It’s been quite the journey. Today the leader of the planet’s most popular garage group is here to discuss Medicine At Midnight, their imminent new album. Spacious and assured, in a pandemic-free parallel universe the group would have unveiled their 10th LP last spring with a live campaign that marked the 25th anniversary of their first-ever tour. Back then, in April and May of 1995 the Foo Fighters were on the road supporting Mike Watt, the former bassist with The Minutemen and one of the original architects of America’s deeply embedded do-it-yourself punk rock culture. Also on the bill were Hovercraft, featuring Eddie Vedder. Despite being signed to a major label (albeit briefly), Mike Watt personally booked every one of the tour’s 25 dates. After playing their opening sets, each night the two supports would form the core of the headliner’s backing band.
“To this day, no matter how exhausted, no matter how jet-lagged, no matter how sick, no matter how much you’ve blown out your voice, nothing will compare to that first American tour,” Dave recalls. Despite having sold many millions of albums with Nirvana, from North Carolina to Washington state that spring the drummer-turned-frontman toured the country in a Dodge Ram 15-seater van. Having sold even more records with Pearl Jam, Eddie Vedder also traveled by similarly modest means. As his new group upgraded to a tour bus, “a couple of years” on Dave sold the ride to his friend Bryan Lee Brown, from the band Bluebird, only to buy it back almost two decades later. Compared to the deathtraps to which he’d grown used to with Scream, his first touring band, with its air-conditioned interior and power windows, the dependable Dodge seemed “like a fucking limousine”. These days eclipsed by the luxuries afforded by enormous worldwide success, the compact vehicle stands, and rolls, as a testament both to the band the Foo Fighters once were, and somehow still are.

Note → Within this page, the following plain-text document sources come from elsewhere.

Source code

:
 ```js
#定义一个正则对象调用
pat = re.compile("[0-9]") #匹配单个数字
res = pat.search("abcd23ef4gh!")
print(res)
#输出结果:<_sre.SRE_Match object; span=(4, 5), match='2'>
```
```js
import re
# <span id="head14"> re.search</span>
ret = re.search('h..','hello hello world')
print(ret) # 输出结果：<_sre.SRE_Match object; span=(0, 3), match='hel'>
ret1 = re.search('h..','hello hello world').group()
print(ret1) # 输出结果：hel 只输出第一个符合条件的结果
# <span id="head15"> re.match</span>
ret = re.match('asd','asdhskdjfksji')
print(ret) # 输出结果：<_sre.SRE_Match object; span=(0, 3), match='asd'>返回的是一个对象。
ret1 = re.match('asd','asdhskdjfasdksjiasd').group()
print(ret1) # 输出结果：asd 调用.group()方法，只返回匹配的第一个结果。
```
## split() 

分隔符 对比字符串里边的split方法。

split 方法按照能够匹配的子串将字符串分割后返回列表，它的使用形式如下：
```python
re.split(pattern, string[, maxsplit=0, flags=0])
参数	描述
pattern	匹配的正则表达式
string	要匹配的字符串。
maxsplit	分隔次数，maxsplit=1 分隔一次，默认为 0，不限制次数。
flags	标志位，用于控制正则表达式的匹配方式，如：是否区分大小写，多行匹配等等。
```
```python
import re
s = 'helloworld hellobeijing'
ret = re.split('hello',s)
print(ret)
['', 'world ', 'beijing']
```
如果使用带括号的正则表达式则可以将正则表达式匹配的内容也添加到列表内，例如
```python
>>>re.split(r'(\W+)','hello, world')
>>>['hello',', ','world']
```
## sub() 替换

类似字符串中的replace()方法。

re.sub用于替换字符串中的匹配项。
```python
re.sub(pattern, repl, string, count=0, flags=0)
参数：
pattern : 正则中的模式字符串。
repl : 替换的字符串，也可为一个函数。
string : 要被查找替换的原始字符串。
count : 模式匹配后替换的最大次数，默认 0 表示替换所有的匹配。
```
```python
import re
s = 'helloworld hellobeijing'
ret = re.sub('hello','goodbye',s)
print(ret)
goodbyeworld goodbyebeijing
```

“To me it represented more than a bucket of bolts,” Dave says. “It represented a kind of home to me because I’d spent so much time, and some of the most important times, in this van. So, yeah, as much as [last summer’s planned tour] seemed like some kind of token celebration, beyond that it does seem perfectly natural to me to just throw shit in the back of a van and pull your amp up onstage and just play. That doesn’t seem foreign to me at all. I knew that we could do it, but then I thought, ‘What better way to celebrate our 25th anniversary than to share this with everyone so that they could have some sort of perspective of where we come from?’
“That van represents the [group] just as much as a fucking fireworks display at Glastonbury,” he adds. “More so, probably. When I think of our band, I think of that [vehicle]. I don’t necessarily think of the inauguration or playing in a stadium. I think of that van.”